The response should be an exact copy of every record.

*** THE DATA Section Begins ***

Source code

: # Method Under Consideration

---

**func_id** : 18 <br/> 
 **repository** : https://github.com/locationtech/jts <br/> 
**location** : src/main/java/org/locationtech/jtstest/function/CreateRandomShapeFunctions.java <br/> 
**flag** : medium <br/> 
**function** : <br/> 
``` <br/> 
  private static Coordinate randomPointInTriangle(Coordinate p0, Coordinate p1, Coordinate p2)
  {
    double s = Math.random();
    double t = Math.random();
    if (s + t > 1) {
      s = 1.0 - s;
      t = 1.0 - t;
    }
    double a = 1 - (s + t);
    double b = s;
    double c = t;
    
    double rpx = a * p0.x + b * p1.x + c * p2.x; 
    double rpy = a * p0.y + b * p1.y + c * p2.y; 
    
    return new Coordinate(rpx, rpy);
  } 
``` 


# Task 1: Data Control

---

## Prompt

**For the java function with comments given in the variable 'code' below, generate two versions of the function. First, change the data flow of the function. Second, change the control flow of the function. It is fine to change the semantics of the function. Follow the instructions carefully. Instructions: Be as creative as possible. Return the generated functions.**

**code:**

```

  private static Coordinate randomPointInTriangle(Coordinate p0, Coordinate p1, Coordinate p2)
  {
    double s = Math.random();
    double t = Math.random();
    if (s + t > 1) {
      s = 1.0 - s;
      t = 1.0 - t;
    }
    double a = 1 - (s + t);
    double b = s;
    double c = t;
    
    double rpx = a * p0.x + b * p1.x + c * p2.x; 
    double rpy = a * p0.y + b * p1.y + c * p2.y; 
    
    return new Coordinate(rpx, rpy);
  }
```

*** THE DATA Section Ends ***

__TASK SOLUTION__.
Source code

: # Method Under Consideration

---

**func_id** : 18 <br/> 
 **repository** : https://github.com/locationtech/jts <br/> 
**location** : src/main/java/org/locationtech/jtstest/function/CreateRandomShapeFunctions.java <br/> 
**flag** : medium <br/> 
**function** : <br/> 
``` <br/> 
  private static Coordinate randomPointInTriangle(Coordinate p0, Coordinate p1, Coordinate p2)
  {
    double s = Math.random();
    double t = Math.random();
    if (s + t > 1) {
      s = 1.0 - s;
      t = 1.0 - t;
    }
    double a = 1 - (s + t);
    double b = s;
    double c = t;
    
    double rpx = a * p0.x + b * p1.x + c * p2.x; 
    double rpy = a * p0.y + b * p1.y + c * p2.y; 
    
    return new Coordinate(rpx, rpy);
  } 
``` 


# Task 1: Data Control

---

## Prompt

**For the java function with comments given in the variable 'code' below, generate two versions of the function. First, change the data flow of the function. Second, change the control flow of the function. It is fine to change the semantics of the function. Follow the instructions carefully. Instructions: Be as creative as possible. Return the generated functions.**

**code:**

```

  private static Coordinate randomPointInTriangle(Coordinate p0, Coordinate p1, Coordinate p2)
  {
    double s = Math.random();
    double t = Math.random();
    if (s + t > 1) {
      s = 1.0 - s;
      t = 1.0 - t;
    }
    double a = 1 - (s + t);
    double b = s;
    double c = t;
    
    double rpx = a * p0.x + b * p1.x + c * p2.x; 
    double rpy = a * p0.y + b * p1.y + c * p2.y; 
    
    return new Coordinate(rpx, rpy);
  }
```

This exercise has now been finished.